#### WRITTEN INSTRUCTION
Please rewrite the listing from its first line through the line that contains "export const myFeature", replacing "this part" with "the part" and changing nothing else.

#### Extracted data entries
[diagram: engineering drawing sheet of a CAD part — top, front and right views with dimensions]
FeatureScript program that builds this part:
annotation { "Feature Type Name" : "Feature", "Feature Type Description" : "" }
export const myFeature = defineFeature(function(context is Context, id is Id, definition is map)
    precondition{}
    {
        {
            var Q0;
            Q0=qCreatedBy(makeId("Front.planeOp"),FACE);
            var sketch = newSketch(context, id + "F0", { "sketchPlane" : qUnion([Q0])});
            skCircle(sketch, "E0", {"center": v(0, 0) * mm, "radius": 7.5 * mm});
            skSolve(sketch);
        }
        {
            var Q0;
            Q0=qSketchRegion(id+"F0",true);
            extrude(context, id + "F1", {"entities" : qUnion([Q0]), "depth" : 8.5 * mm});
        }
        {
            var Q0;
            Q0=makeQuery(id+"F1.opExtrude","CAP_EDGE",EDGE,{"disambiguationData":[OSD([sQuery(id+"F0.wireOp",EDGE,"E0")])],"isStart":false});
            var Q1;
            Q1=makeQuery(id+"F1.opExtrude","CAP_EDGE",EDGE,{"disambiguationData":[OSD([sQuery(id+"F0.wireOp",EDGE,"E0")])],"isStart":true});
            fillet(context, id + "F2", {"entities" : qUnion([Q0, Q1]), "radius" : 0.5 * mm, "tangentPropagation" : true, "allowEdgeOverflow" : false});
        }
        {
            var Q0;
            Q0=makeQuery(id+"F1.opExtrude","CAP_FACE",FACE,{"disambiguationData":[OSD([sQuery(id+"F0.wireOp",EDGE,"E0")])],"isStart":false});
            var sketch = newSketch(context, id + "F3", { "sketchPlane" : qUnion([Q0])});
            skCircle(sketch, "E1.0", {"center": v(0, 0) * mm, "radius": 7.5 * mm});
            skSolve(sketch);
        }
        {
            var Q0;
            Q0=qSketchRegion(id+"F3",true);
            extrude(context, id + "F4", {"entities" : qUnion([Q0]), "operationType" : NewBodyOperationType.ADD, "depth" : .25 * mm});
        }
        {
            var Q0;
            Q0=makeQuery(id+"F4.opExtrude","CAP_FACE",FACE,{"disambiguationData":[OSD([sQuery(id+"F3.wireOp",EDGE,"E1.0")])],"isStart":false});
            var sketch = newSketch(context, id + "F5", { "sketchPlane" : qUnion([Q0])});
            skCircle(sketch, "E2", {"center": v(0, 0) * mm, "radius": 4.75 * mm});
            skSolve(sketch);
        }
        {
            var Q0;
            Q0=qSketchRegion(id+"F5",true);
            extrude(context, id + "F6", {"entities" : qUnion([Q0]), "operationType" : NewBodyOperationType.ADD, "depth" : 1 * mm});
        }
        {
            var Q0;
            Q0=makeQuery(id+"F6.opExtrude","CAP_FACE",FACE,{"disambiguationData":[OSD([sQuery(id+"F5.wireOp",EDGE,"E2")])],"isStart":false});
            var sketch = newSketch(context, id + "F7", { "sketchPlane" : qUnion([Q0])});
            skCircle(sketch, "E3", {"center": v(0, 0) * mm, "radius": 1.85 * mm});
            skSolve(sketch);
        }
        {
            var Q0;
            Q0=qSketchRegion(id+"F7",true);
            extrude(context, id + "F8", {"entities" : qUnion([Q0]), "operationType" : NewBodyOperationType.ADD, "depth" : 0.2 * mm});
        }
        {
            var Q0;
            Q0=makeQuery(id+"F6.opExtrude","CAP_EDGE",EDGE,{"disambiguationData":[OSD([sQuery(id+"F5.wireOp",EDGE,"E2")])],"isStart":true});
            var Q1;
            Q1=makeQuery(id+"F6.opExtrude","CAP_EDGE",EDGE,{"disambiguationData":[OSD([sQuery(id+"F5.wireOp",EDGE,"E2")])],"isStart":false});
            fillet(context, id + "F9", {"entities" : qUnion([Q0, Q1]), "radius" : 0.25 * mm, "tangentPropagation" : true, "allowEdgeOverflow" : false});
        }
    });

#### RESPONSE TO THIS EXERCISE
[diagram: engineering drawing sheet of a CAD part — top, front and right views with dimensions]
FeatureScript program that builds the part:
annotation { "Feature Type Name" : "Feature", "Feature Type Description" : "" }
export const myFeature = defineFeature(function(context is Context, id is Id, definition is map)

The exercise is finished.